- Opening Delimiter -

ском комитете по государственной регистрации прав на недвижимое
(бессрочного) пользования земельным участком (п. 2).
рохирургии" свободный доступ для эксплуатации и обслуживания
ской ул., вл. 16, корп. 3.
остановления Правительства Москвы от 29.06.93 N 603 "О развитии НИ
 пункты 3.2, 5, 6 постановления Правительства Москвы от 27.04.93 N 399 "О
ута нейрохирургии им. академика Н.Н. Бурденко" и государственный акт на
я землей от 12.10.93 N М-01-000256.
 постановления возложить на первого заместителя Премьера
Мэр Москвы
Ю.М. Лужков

- Closing Delimiter -

WORK INSTRUCTIONS :: Nothing but the lines from the start of the data above through the line with "я землей от 12.10.93 N М-01-000256." should appear in your answer, copied exactly.

FINAL ANSWER ::
ском комитете по государственной регистрации прав на недвижимое
(бессрочного) пользования земельным участком (п. 2).
рохирургии" свободный доступ для эксплуатации и обслуживания
ской ул., вл. 16, корп. 3.
остановления Правительства Москвы от 29.06.93 N 603 "О развитии НИ
 пункты 3.2, 5, 6 постановления Правительства Москвы от 27.04.93 N 399 "О
ута нейрохирургии им. академика Н.Н. Бурденко" и государственный акт на
я землей от 12.10.93 N М-01-000256.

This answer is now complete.